The regiment was in Texas from 1869 to 1880 and at some time during that period the several companies were stationed at all or nearly all of the many posts and permanent camps in that great State.
The duties falling to it were many, consisting of expeditions against Indians over the staked plains and other sections, guarding strategic points, building roads, hunting horse thieves, and in other ways performing arduous service which brought no fame, but required of its officers and men constant vigilance, discretion and care in the performance of the service; and it thus aided in clearing western Texas of Indians, opening the country to settlers. On December 15, 1870, Gen. Mackenzie was assigned to the 4th Cavalry and Bvt. Maj.-Gen. Abner Doubleday succeeded him as colonel, remaining, in that position until December, 1873, when, upon his retirement, Bvt. Brig.-Gen. Joseph H. Potter became the colonel.
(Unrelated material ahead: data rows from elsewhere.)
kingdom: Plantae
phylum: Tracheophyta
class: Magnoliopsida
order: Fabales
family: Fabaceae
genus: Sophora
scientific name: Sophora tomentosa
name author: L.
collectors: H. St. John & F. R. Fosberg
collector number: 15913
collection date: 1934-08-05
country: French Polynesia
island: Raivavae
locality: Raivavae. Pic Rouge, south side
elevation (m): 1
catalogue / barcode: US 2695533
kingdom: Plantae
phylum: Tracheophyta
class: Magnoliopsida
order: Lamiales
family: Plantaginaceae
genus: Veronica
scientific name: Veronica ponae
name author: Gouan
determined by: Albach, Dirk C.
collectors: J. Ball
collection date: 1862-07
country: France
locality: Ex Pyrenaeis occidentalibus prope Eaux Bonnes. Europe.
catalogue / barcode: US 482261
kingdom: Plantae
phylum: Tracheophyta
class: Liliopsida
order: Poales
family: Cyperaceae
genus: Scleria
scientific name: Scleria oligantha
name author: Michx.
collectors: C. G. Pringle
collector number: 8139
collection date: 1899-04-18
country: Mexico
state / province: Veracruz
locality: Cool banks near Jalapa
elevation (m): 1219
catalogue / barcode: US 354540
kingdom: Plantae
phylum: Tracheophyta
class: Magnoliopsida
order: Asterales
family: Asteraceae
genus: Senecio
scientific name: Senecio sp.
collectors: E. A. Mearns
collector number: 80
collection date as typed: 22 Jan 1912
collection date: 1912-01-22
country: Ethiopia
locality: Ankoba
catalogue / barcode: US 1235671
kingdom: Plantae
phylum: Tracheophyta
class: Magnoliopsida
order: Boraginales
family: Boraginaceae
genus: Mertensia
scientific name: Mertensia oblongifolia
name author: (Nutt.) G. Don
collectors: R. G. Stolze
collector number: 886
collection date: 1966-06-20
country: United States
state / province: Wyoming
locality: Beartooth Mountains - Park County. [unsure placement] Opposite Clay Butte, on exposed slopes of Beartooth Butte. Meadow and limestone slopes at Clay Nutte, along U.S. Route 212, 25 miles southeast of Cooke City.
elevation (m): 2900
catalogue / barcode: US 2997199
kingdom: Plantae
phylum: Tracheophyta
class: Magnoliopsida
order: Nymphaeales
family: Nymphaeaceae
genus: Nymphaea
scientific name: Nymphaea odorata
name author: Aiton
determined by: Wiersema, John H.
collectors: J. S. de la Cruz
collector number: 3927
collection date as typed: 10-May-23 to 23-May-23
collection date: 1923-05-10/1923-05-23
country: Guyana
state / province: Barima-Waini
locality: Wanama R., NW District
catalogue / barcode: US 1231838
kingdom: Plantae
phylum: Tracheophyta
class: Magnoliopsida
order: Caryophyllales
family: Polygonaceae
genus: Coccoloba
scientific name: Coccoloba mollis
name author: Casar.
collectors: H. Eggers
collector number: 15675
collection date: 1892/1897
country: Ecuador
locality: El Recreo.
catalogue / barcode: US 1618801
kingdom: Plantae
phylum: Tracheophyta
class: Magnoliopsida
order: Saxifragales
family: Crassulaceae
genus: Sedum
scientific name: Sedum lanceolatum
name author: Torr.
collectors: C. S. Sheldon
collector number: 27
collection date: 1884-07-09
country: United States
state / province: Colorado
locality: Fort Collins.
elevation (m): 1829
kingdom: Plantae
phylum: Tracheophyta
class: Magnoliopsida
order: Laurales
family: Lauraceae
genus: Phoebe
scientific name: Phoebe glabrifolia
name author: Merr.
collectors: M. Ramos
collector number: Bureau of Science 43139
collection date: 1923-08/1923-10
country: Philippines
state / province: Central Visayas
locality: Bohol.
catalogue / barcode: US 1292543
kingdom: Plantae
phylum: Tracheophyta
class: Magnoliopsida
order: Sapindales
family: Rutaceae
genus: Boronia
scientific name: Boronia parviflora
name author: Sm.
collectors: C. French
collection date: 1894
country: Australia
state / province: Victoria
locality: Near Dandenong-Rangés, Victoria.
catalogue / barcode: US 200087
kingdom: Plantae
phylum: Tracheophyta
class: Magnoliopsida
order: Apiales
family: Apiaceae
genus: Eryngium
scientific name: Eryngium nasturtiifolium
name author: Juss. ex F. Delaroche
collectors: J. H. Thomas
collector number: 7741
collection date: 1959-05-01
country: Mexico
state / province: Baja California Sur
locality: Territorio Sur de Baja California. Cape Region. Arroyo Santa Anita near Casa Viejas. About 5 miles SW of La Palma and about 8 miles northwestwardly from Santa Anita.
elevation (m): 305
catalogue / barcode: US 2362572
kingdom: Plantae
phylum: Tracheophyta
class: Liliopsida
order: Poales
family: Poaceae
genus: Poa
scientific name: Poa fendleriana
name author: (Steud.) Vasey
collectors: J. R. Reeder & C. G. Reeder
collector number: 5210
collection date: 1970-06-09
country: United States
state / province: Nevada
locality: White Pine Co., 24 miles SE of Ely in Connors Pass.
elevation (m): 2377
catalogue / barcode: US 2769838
In the autumn of 1880 the regiment changed to Indian Territory and the several companies were stationed at Forts Supply, Reno, Sill, Cantonment on the north fork of the Canadian River, and again a part of it in Texas at Fort Elliot. During this time no campaign service fell to its lot.
In April, 1886, Col. Potter having been appointed a brigadier general, Col. Zenas R. Bliss succeeded him and is still in command of the regiment.
In June, 1888, the regiment moved to the Department of Arizona with headquarters and three companies at Fort Bayard, N. M., the remainder of the companies being distributed in Arizona at San Carlos, Forts Grant and Thomas, and for nearly four years they performed all the infantry duty at these posts. The duty at San Carlos was particularly trying under circumstances of danger and discomfort, but no serious trouble with the Indians occurred to require unusual work, and the only incident of note was the fight of Paymaster Wham's escort, composed of men of the 24th Infantry and 10th Cavalry, who when attacked by a gang of robbers made a brave stand for which medals of honor or certificates of merit were given according to rank.
The companies of the regiment which had been distributed at the before-mentioned posts were in 1892 sent to Fort Huachuca, and as two companies had in the meantime been skeletonized, the regiment now became equally divided, with headquarters, D, E, F and G, at Fort Bayard, N. M., and Companies A, B, C and H at Huachuca, where at this writing they still remain.